Fantastic images, you’re clearly making the most of this conversion! I especially enjoy the strong contrast (and smooth tonality) of the palm trees.
The X-Pro 3 overcomes many of the limitations you ran into, but of course this knowledge doesn’t help your current situation: very bright OVF display, focus peaking in six colors and two levels of sensitivity, much improved EVF. FWIW.
That’s good to know! This is sort of my trial IR camera. I got it for cheap and if I hated it or didn’t like IR that much then no biggie. I suppose I might get a more modern full frame camera in the future if I outgrow this one.

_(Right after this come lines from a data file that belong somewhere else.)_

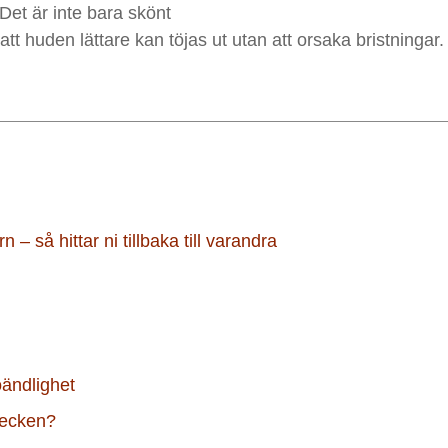
et är inte bara skönt
 att huden lättare kan töjas ut utan att orsaka bristningar
– så hittar ni tillbaka till varandra
oändlighet
ntecken?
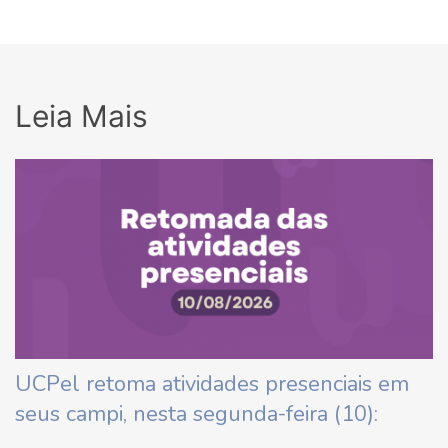
Leia Mais
UCPel retoma atividades presenciais em
seus campi, nesta segunda-feira (10):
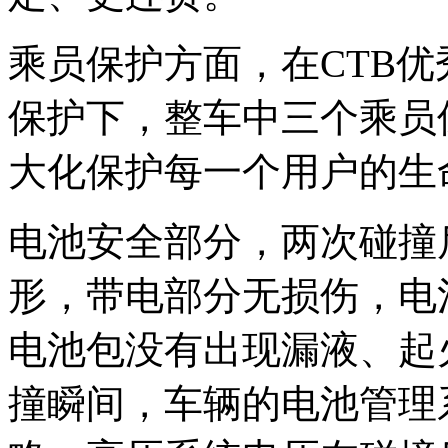
乘员保护方面，在CTB
保护下，整车中三个乘员
大化保护每一个用户的生
电池安全部分，两次碰撞
形，带电部分无损伤，电
电池包没有出现漏液、起
撞瞬间，车辆的电池管理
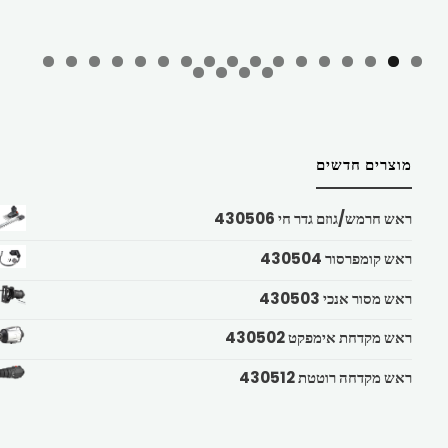
מוצרים חדשים
ראש חרמש/גוזם גדר חי 430506
ראש קומפרסור 430504
ראש מסור אנכי 430503
ראש מקדחת אימפקט 430502
ראש מקדחה רוטטת 430512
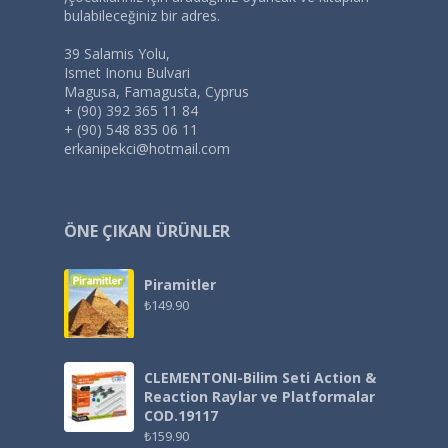
bulabileceğiniz bir adres.
39 Salamis Yolu,
Ismet Inonu Bulvari
Magusa, Famagusta, Cyprus
+ (90) 392 365 11 84
+ (90) 548 835 06 11
erkanipekci@hotmail.com
ÖNE ÇIKAN ÜRÜNLER
Piramitler
₺
149.90
CLEMENTONI-Bilim Seti Action &
Reaction Raylar ve Platformalar
COD.19117
₺
159.90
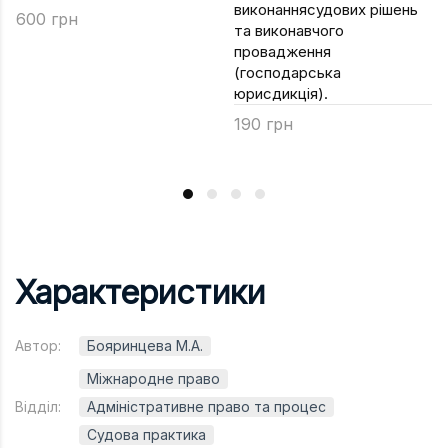
виконаннясудових рішень
600 грн
та виконавчого
провадження
(господарська
юрисдикція).
190 грн
Характеристики
Автор:
Бояринцева М.А.
Міжнародне право
Відділ:
Адміністративне право та процес
Судова практика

The pictures are very good , the last one with pond is just fantastic! The only thing I did not quite understood if that was straightforward shooting or some post-processing was required. Do you have to use dense red filter to cut off visible light? Thanks!
No extra filter required as the conversion already included an IR filter to be installed on the sensor so this is not a full spectrum camera, it shoots 850nm IR only. The images require some post-processing but not much. They come out almost b&w but the blacks are a bit purple. I do basic PP – desaturate, sharpen, add a little clarity, maybe a bit of contrast and that’s it. This is an old sensor and so too much PP will result in ugly artifacts.

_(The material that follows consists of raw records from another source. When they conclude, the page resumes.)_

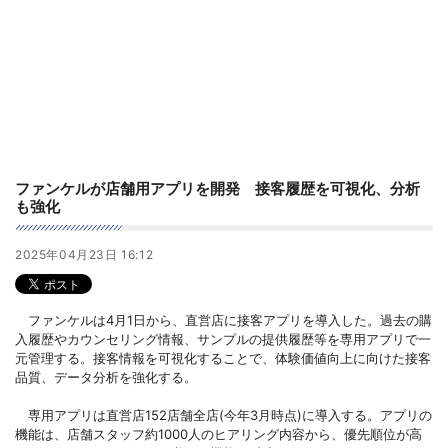
ファンケルが店舗用アプリを開発 接客履歴を可視化、分析
も強化
2025年04月23日 16:12
ファンケルは4月1日から、直営店に接客アプリを導入した。過去の購
入履歴やカウンセリング情報、サンプルの提供履歴等を専用アプリで一
元管理する。接客情報を可視化することで、体験価値向上に向けた接客
品質、データ分析を強化する。
専用アプリは直営店152店舗全店(今年3月時点)に導入する。アプリの
機能は、店舗スタッフ約1000人のヒアリング内容から、優先順位が高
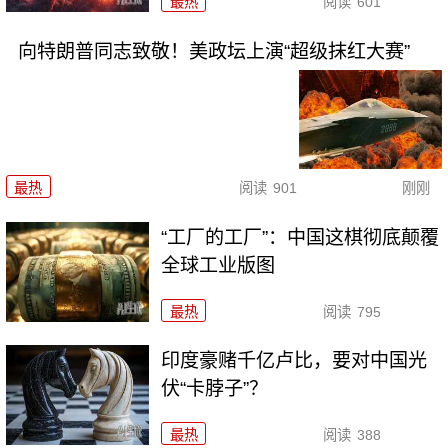
最热
阅读
601
向特朗普同志致敬！美政坛上演“超级抹红大赛”
最热
阅读
901
刚刚
“工厂的工厂”：中国这棋彻底颠覆
全球工业版图
最热
阅读
795
印度豪赌千亿卢比，要对中国光
伏“卡脖子”？
最热
阅读
388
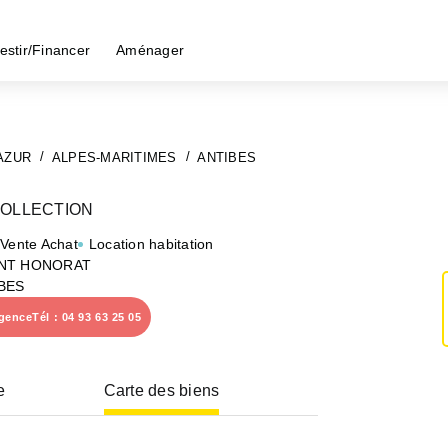
estir/Financer
Aménager
AZUR
ALPES-MARITIMES
ANTIBES
COLLECTION
 Vente Achat
Location habitation
INT HONORAT
BES
agence
Tél : 04 93 63 25 05
e
Carte des biens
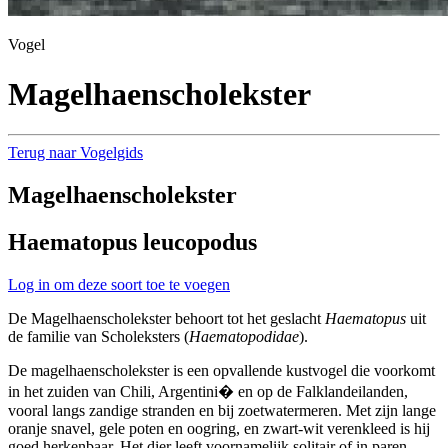
Vogel
Magelhaenscholekster
Terug naar Vogelgids
Magelhaenscholekster
Haematopus leucopodus
Log in om deze soort toe te voegen
De Magelhaenscholekster behoort tot het geslacht
Haematopus
uit
de familie van Scholeksters (
Haematopodidae
).
De magelhaenscholekster is een opvallende kustvogel die voorkomt
in het zuiden van Chili, Argentini� en op de Falklandeilanden,
vooral langs zandige stranden en bij zoetwatermeren. Met zijn lange
oranje snavel, gele poten en oogring, en zwart-wit verenkleed is hij
goed herkenbaar. Het dier leeft voornamelijk solitair of in paren,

It’s an interesting article. I have and regularly use a straight X-Pro 1, and it’s still a perfectly capable and pleasant camera.
For IR photography the best camera I know is a Leica M10 Monochrom, again unmodified. I typically use a 715nm filter and I’m very pleased with the results.

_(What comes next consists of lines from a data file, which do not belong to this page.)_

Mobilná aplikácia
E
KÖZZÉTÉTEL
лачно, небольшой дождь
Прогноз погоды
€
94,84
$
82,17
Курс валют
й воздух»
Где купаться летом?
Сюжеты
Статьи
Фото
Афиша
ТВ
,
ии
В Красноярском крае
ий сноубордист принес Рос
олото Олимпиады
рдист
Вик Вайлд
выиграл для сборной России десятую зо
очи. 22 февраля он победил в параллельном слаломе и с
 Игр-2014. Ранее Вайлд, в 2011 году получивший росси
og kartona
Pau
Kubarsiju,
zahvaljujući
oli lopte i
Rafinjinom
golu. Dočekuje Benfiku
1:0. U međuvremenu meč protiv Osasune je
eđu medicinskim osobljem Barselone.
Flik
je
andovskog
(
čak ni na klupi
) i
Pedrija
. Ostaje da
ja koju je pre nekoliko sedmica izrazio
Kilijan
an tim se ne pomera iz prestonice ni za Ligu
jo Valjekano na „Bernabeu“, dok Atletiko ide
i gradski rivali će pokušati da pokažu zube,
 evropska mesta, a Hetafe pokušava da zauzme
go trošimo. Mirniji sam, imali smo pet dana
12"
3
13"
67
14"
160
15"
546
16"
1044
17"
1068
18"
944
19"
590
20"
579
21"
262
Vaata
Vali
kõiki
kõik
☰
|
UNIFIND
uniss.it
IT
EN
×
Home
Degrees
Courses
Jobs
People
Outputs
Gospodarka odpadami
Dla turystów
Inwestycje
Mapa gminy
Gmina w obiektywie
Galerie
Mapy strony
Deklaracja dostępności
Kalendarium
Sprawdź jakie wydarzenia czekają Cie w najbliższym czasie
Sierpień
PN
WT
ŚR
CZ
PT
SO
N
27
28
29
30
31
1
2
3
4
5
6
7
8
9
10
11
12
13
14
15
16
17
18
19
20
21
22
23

Top tip for using the X-Pro1 OVF with adapted/vintage lenses: As the frameline brightness does not adjust automatically you need to boost the LCD brightness to be able to see them (and the histogram etc) when outdoors. The important thing to know is that the rear display and OVF/EVF brightness have independent settings! You need to bring the menu up in the EVF display and boost the “LCD Brightness” up to 4. This doesn’t effect the rear display brightness setting but means that you should now be able to see the frame lines and histogram in the OVF outdoors – no gaffer tape required!
Amazing, will give it a try, cheers!
So I knew I read this advice before and it didn’t seem to make a difference but thought I must be doing something wrong and then it hit me, the same LCD brightness setting when being accessed via the EVF was a separate value to when accessed from the back screen, duh. It does make the framelines a lot more visible but also completely blows out the highlights when previewing the image. I guess I’ll have to decide which I can live with!
Mine blown that I didn’t know that option was there! I bought a used xpro1 recently and was disappointed I couldn’t raise the EVF brightness which made it nearly useless the bright afternoon.
These photos are amazing. Great article. Receiving a visible light cut filter from my ir cut removable filter sd Quattro today and this really has me looking forward to trying it out.